## Document section
*** Block opens ***

DNA In Buenos Aires Jewish Center Attack Points To Suicide Bombing

AMIA Jewish center attack
AP/Victor R. Caivano

The Times of Israel reports: BUENOS AIRES, Argentina (JTA) — A new set of DNA has been identified among the 85 fatalities in the AMIA Jewish center attack in Buenos Aires, strengthening the hypothesis that the 1994 attack was carried out by a suicide bomber.

The discovery was announced Monday by the AMIA Special Investigation Unit of the General Prosecution two weeks before the 23rd anniversary of the bombing, which also injured hundreds. The final report after two years of investigation by a forensics team reveals for the first time the existence of a genetic profile among the reserved remains in the laboratory of the Federal Police that “doesn’t belong to any known victims.”

With this information the prosecutors in charge of the special unit are working on “the hypothesis of the suicide bomber” and have already taken steps “in the field of international cooperation to try to match the profile obtained with that of samples of relatives of the suspected individual.” The suspected individual is not mentioned in the report released to the public, but he was named in a previous report by the special unit: Ibrahim Hussein Berro, a Lebanese citizen and an alleged member of the terrorist group Hezbollah.

*** Block closes ***

## Task
Copy the passage of the article on the AMIA bombing DNA finding word for word, starting with "The Times of" and going on through "a suicide bomber.".

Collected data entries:

*** Block opens ***

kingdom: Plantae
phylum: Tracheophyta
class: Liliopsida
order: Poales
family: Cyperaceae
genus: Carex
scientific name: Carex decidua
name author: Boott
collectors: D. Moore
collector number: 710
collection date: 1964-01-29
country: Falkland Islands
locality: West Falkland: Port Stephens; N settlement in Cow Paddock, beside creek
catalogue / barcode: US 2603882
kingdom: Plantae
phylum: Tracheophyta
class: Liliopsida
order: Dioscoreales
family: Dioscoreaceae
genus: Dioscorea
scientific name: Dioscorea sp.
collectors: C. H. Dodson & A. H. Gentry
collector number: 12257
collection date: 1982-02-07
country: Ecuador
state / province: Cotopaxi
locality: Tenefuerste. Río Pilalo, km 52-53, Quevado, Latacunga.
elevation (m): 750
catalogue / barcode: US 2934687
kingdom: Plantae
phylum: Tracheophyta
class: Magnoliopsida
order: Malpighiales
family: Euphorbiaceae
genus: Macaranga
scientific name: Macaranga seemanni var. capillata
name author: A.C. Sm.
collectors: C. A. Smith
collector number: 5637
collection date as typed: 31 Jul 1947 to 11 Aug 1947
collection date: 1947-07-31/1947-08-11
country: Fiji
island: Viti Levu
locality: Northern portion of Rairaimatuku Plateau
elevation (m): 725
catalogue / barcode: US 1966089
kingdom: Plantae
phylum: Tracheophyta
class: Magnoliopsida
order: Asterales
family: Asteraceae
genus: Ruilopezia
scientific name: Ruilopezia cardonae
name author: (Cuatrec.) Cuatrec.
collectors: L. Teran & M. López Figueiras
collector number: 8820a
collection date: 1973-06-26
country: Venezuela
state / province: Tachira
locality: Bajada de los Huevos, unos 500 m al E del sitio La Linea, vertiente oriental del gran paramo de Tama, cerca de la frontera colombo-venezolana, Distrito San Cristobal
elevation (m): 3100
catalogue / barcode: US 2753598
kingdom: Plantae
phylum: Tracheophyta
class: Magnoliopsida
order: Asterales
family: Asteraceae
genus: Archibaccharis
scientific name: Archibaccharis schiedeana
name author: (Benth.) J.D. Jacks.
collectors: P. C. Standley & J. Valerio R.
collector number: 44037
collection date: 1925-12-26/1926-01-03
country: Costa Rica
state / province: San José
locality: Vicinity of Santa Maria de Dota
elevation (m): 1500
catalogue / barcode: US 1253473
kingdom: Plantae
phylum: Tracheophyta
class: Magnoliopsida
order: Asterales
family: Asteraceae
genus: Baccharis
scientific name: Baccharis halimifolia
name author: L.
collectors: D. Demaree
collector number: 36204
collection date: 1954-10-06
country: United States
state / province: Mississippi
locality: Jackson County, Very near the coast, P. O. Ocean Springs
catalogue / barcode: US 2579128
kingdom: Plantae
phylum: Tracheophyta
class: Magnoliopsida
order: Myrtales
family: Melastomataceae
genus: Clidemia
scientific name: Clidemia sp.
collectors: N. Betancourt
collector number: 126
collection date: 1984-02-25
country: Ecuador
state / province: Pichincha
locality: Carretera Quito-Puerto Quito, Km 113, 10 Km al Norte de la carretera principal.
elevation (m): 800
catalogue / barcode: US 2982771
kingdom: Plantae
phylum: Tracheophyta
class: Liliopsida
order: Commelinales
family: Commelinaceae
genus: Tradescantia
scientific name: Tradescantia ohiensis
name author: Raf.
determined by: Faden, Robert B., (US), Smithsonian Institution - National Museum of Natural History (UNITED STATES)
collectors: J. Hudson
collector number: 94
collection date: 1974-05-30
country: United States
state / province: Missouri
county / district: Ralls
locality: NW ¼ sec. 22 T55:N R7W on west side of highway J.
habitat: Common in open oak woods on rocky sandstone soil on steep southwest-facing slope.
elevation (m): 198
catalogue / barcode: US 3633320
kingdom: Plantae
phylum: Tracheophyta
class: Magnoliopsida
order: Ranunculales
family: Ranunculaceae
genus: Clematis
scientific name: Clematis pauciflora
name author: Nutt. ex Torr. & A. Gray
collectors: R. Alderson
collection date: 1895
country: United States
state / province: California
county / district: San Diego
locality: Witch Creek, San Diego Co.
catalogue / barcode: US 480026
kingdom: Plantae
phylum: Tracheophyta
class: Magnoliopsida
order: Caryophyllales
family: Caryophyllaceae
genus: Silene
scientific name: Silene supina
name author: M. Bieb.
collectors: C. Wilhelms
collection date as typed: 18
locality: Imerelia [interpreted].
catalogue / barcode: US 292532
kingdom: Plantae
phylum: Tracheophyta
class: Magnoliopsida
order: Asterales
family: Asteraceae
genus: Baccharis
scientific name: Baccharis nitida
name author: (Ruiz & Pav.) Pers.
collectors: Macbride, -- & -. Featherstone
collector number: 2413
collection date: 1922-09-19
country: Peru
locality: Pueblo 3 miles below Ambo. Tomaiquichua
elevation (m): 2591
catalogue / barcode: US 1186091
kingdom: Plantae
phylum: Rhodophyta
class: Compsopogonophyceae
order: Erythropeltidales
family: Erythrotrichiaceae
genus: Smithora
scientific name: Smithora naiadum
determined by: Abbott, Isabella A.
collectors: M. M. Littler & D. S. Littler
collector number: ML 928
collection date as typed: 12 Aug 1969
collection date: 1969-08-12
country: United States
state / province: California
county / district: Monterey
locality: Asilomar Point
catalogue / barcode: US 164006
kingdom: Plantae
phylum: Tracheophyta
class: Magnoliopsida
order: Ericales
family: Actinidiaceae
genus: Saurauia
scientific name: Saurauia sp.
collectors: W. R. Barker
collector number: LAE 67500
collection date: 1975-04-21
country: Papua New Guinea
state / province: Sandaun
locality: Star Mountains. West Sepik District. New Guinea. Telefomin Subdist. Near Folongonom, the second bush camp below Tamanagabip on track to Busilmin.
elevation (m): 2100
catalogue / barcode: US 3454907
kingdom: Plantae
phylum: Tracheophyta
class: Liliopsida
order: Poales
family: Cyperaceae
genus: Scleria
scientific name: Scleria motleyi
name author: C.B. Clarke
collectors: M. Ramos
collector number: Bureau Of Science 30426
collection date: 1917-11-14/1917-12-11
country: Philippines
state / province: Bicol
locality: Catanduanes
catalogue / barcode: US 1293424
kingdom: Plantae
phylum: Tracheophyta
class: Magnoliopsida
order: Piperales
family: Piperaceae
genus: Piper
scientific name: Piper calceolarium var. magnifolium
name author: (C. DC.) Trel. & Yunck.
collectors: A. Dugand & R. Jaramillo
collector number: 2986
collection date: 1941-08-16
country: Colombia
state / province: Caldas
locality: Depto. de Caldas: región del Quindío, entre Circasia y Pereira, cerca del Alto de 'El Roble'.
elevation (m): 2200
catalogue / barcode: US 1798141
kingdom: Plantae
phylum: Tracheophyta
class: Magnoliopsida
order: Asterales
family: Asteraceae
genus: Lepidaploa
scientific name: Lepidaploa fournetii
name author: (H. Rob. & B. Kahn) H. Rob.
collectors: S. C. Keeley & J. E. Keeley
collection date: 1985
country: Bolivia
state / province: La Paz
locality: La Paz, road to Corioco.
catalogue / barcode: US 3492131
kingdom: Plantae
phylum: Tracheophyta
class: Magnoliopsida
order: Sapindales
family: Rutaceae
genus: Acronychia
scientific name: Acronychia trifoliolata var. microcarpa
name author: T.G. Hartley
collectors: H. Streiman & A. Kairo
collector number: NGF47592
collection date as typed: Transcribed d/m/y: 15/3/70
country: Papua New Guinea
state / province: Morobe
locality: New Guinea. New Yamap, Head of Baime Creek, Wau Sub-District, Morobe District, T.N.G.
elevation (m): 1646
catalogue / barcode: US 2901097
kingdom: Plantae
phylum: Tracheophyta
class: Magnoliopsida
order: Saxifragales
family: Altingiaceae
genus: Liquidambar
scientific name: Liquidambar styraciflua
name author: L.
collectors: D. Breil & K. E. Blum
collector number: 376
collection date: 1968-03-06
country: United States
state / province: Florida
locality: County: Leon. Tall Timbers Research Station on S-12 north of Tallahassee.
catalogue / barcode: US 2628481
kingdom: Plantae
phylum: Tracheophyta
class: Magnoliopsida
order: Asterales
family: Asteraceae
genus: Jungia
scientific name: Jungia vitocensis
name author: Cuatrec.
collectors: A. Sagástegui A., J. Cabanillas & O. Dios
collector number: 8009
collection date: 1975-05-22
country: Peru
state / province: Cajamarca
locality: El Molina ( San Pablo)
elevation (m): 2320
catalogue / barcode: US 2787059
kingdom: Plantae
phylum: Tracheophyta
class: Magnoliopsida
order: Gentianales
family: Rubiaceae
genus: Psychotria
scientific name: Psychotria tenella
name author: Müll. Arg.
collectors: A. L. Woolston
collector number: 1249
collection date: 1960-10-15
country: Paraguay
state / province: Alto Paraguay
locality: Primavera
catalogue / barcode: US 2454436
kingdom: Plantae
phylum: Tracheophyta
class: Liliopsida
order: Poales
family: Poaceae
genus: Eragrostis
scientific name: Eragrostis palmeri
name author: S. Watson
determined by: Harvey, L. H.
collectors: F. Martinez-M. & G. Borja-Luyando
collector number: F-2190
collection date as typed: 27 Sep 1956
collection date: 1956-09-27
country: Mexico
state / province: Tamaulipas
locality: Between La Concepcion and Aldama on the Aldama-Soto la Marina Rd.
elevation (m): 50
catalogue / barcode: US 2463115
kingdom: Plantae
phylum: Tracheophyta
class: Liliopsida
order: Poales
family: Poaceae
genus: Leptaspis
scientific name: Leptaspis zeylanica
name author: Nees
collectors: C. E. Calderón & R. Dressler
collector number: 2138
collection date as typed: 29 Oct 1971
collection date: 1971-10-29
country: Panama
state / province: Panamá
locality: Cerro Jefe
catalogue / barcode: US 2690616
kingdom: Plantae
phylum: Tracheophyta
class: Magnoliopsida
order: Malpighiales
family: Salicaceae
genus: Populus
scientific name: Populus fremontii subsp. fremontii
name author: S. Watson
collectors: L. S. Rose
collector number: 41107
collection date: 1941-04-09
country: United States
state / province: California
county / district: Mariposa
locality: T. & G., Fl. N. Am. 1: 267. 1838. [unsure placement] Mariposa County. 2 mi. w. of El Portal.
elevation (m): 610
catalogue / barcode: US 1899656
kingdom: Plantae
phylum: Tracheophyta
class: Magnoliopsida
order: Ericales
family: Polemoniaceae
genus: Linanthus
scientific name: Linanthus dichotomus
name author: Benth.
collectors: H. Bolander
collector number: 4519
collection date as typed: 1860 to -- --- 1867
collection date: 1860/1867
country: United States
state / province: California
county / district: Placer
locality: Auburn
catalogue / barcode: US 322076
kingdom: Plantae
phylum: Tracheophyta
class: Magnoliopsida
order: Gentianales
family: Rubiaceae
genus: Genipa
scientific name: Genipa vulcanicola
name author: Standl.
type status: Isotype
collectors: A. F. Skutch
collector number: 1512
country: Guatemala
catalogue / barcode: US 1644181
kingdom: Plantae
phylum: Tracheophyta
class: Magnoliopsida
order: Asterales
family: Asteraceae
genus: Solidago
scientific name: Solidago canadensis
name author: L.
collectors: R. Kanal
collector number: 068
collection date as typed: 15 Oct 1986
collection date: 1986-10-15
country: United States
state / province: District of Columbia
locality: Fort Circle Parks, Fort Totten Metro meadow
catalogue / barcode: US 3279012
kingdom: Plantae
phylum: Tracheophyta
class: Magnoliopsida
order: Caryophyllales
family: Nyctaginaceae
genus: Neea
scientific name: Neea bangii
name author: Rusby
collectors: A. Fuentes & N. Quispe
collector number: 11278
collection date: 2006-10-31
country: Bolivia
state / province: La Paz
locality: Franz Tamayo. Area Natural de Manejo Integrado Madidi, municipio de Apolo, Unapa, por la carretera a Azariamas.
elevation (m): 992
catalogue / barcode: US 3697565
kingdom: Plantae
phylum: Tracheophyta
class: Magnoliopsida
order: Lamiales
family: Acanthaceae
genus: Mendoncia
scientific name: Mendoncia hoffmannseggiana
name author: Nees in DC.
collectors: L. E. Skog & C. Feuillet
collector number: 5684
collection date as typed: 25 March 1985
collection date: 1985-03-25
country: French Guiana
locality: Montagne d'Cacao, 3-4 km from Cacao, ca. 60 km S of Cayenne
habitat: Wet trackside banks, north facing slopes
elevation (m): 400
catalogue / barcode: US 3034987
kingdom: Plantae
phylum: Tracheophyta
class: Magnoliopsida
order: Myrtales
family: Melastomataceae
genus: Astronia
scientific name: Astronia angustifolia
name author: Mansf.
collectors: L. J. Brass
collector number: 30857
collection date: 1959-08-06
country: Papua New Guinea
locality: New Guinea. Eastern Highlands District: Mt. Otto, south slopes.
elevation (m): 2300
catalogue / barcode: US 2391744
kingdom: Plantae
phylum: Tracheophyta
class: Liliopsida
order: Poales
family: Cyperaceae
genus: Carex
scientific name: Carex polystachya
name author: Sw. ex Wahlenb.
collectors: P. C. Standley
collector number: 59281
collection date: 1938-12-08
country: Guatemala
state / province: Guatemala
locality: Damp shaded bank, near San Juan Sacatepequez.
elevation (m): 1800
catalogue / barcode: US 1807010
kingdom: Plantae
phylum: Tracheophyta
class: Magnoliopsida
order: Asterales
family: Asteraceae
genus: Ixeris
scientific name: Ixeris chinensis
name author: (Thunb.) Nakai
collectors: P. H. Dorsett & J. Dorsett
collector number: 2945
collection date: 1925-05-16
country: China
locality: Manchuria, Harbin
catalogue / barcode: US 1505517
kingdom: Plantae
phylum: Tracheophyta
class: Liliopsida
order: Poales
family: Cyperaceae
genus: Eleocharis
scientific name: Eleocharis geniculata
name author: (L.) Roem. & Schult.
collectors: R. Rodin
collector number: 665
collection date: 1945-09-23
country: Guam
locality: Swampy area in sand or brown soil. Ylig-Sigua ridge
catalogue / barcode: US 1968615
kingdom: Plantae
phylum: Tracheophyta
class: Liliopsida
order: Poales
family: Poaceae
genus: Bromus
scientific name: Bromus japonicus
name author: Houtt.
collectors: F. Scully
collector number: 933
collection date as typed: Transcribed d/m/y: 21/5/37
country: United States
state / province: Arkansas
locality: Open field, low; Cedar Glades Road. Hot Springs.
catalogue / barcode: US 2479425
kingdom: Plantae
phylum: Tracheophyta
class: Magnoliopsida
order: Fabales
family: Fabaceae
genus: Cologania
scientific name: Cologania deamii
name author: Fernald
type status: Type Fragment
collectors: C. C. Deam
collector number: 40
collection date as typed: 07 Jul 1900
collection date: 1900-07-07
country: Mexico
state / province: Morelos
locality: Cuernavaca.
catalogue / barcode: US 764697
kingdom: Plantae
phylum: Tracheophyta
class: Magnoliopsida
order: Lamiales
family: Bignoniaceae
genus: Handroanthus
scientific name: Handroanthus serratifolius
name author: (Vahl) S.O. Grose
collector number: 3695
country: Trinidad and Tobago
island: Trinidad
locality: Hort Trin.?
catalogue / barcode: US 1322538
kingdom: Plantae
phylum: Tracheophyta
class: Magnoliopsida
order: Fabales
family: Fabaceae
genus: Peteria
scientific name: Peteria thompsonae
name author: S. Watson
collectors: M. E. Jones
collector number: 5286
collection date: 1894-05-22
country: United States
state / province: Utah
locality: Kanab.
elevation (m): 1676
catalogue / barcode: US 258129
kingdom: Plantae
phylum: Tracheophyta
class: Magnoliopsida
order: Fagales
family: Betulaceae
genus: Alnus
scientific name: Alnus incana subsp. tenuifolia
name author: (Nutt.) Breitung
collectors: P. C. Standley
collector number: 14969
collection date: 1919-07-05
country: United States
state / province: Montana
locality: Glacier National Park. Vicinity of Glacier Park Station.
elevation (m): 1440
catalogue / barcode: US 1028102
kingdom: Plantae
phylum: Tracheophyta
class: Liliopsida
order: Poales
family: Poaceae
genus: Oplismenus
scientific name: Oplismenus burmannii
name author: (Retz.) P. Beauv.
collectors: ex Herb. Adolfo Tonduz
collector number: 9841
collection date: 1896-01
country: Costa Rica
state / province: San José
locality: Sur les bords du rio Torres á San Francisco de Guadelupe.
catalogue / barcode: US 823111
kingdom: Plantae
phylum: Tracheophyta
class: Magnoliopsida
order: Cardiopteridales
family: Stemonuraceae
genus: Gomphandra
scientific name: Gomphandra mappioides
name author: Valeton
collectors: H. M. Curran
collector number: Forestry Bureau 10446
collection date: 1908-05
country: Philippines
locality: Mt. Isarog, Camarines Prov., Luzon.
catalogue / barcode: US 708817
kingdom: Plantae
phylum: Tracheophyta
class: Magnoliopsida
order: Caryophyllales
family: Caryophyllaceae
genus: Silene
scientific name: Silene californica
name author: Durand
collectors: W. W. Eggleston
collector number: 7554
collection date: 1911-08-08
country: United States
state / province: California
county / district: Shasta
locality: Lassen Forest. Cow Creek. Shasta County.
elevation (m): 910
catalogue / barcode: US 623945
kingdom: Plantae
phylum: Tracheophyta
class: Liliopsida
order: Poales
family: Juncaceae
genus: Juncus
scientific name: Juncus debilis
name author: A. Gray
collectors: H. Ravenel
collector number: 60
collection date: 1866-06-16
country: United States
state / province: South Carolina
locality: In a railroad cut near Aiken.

*** Block closes ***

## Answer to the exercise
The Times of Israel reports: BUENOS AIRES, Argentina (JTA) — A new set of DNA has been identified among the 85 fatalities in the AMIA Jewish center attack in Buenos Aires, strengthening the hypothesis that the 1994 attack was carried out by a suicide bomber.